Well, maybe now it’s easier. I’m dropping my finished project sources in Dropbox as archives just in case. Also last year I’ve contacted a guy who wrote some plugin for my IDE in 2007 to adapt it to last version of IDE and he could easily find it and send to me.
It’s just strange to me that no developer keeps the code and SVN servers have no backups in those companies. Deus Ex Human Revolution did it recently: Director’s Cut lacks patches made for DXHR so it’s DXHR 1.0 plus some content.
I haven’t gone back to Rome 2, no. My initial experience with it left too bad a taste in the mouth. I am eyeing up Attila – which sounds like the Napoleon to Rome’s Empire — but given what I said at the end of the Rome 2 review it’d be poor form for me to buy it now when there’s such a glut of other awesome games around right now for me to play. I suspect I’ll get around to it in April-May.
Also the Homeworld level designers actually did a really good job keeping things interesting with a different challenge on each level. Since there is no terrain in space it’s mostly to do with what type of enemy you’re facing and how they’re laid out.
Ah, yeah, so this explains the fighter stuff. Didn’t get all that much into Homeworld 1 Remastered after the release, but might just replay 2. It was my favourite one anyway. (Although as you say, Cataclysm was very good).
It’s a shame they didn’t work in a bit more balancing and tweaking to make Homeworld 1 behave a bit better, or otherwise adapt it to play more like 2 where needed flawlessly.
I enjoyed it enough, but things were definitely missing. Fleet formations are so wide-shaped and useless. You can’t get cloak generators close enough to cap ships to save your life. The sphere formation doesn’t go around it’s guarded target any more. The resource distribution seemed really bizarre. Ships wouldn’t maneuver properly on diamond shoals. Fleet formations have no effect. Changing the tactics of your fighters does nothing.
Oh god Diamond Shoals. That was painful – my two stolen destroyers bugged out completely and spent the entire level wandering around down and to the left of the mothership, while my frigates repeatedly interpreted “Shoot this asteroid” commands as “WHY NOT FLY INTO THE ASTEROID ON A SIGHTSEEING TRIP”.

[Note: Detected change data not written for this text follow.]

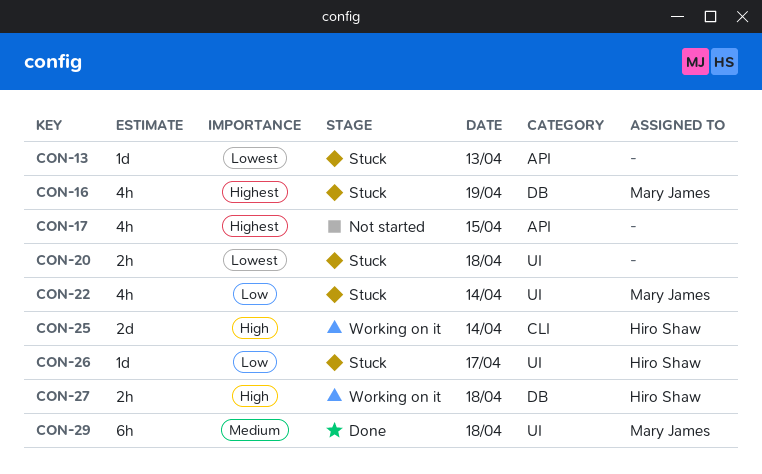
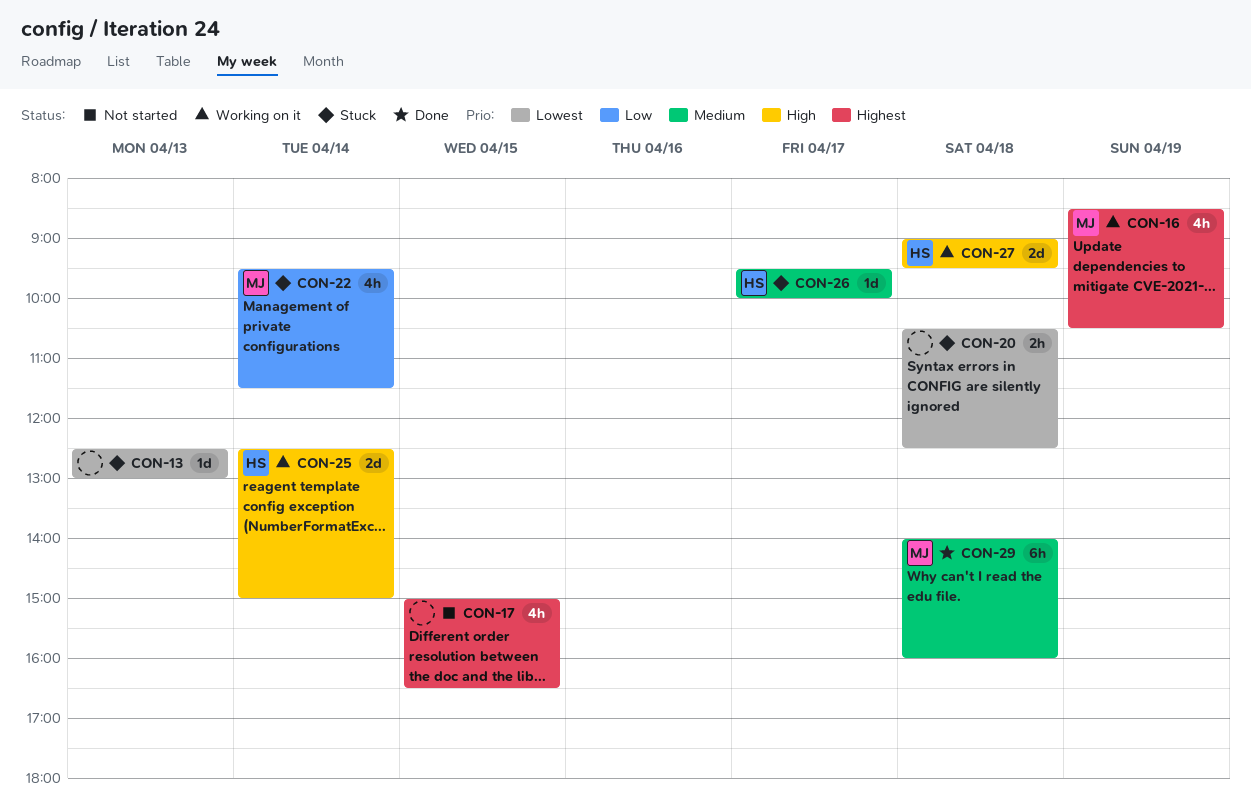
CON-16, status: Stuck -> Working on it
CON-26, priority: Low -> Medium
CON-27, estimate: 2h -> 2d

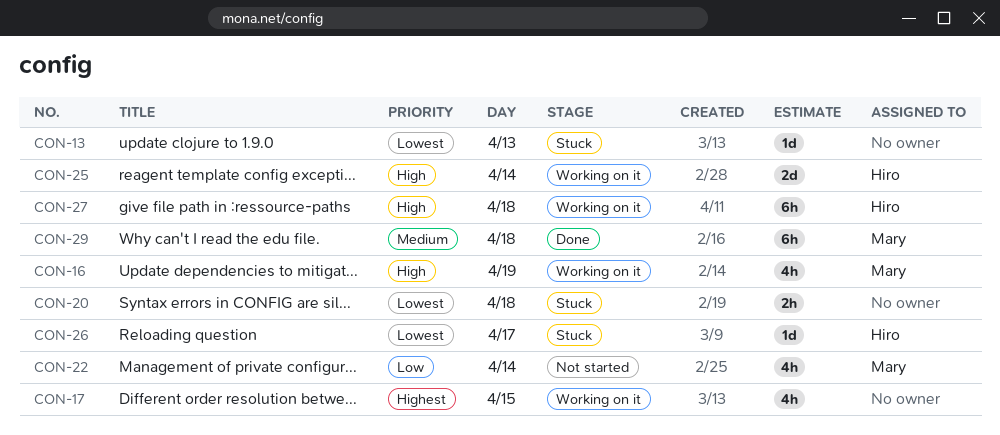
CON-16, priority: Highest -> High
CON-17, status: Not started -> Working on it
CON-22, status: Stuck -> Not started
CON-26, priority: Medium -> Lowest
CON-27, estimate: 2d -> 6h

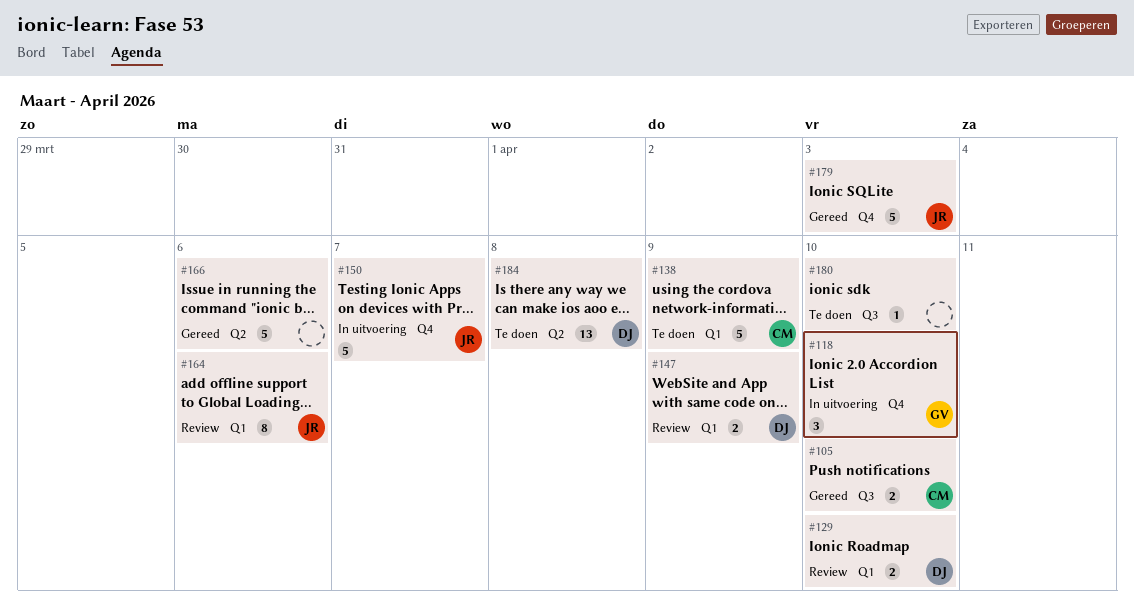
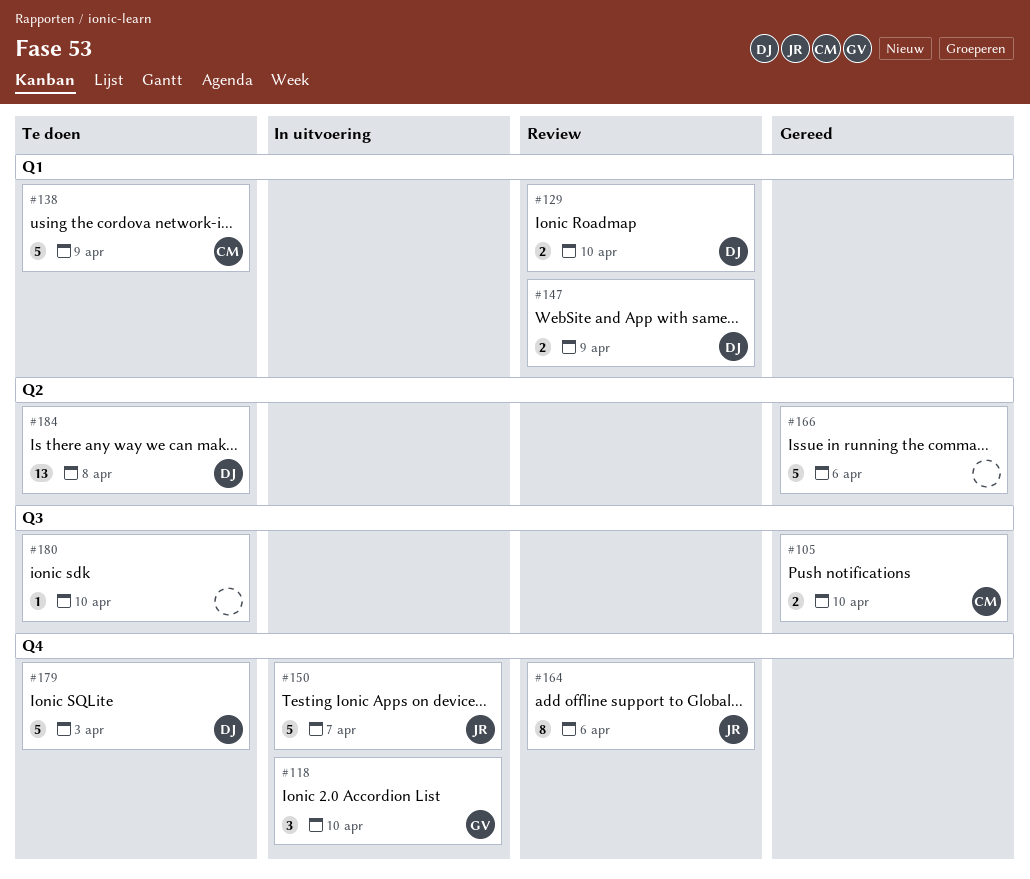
#164, label: Q1 -> Q4
#179, status: Gereed -> Te doen
#179, owner: JR -> DJ

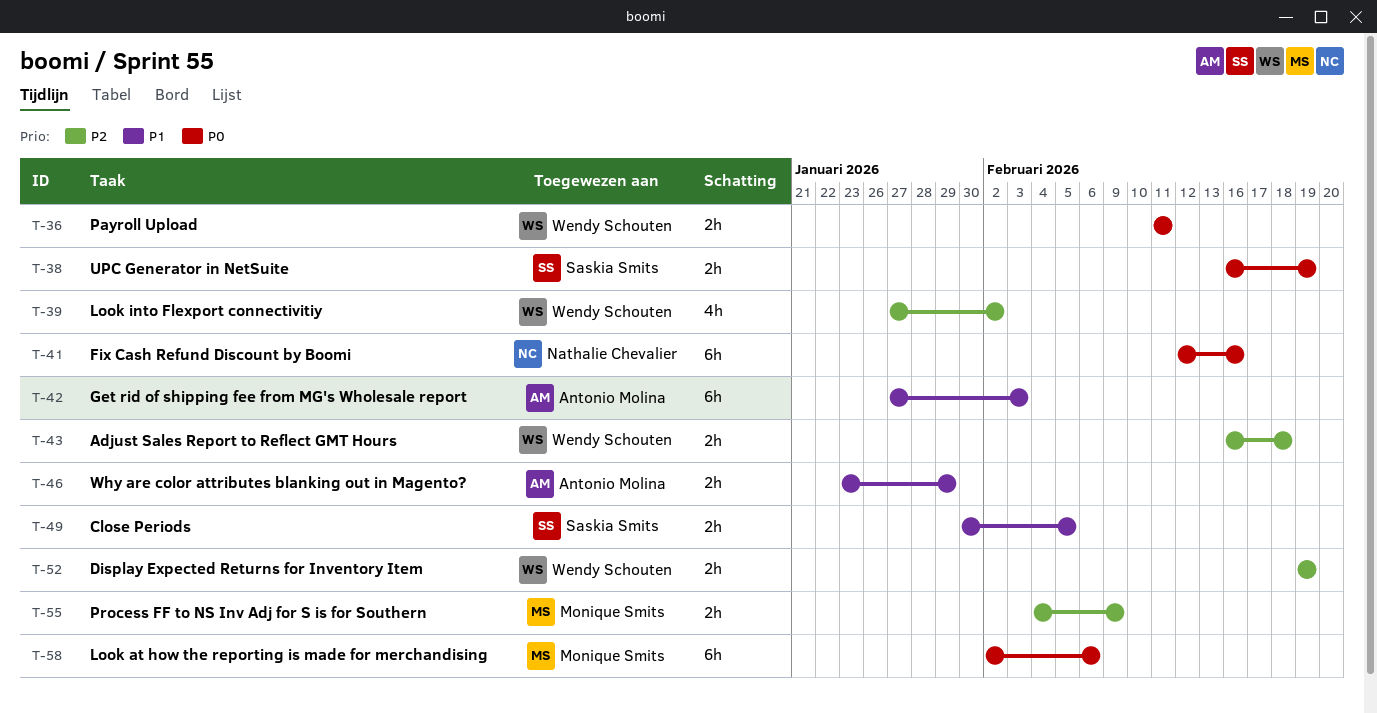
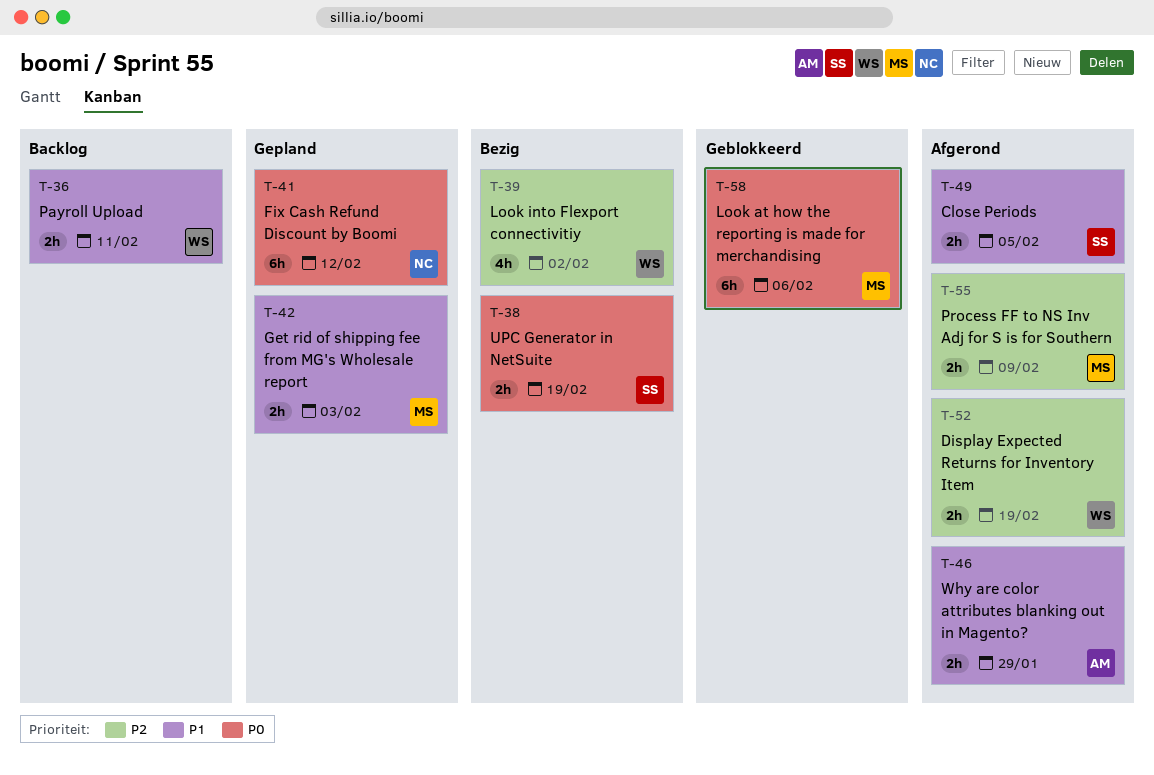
T-36, priority: P0 -> P1
T-41, due: Feb 16 -> Feb 12
T-42, owner: Antonio Molina -> Monique Smits
T-42, estimate: 6h -> 2h
T-43: present -> none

That being said, you’re right. It is still enjoyable in spite of all of this. I really hope Gearbox fix it.
Given that I somehow missed out on the original (and therefore have no preconceptions of what it should be like) do you recommend taking a look at this anyway?
Yes. Maybe not now (wait for Gearbox to push out some patches first) and maybe not for £22, but you should pick it up at some point – most people don’t have the viscerally negative reaction to Homeworld 2 that I did, and that works fine and looks stunning. I think the Remastered version of Homeworld is broken enough that you’d notice some of this stuff even if you’d never played it before, but you also get the classic version of Homeworld packaged in if you don’t mind 1999-era graphics and UI.
Above average single player, but not very good for multiplayer, I’d rather play Starcraft 2
Ah this was such a shame – and even after innumerable patches the essential things which didn’t work still don’t work. I recently tried to play through Homeworld 1 remastered again and the fighters and corvette thing is still the same – rendering them largely useless. Carriers still don’t work properly, damage is skewed too making things explode v quickly indeed. I loved Homeworld so much too (hated Homeworld 2 like you). Still the classic thing thrown in works ok.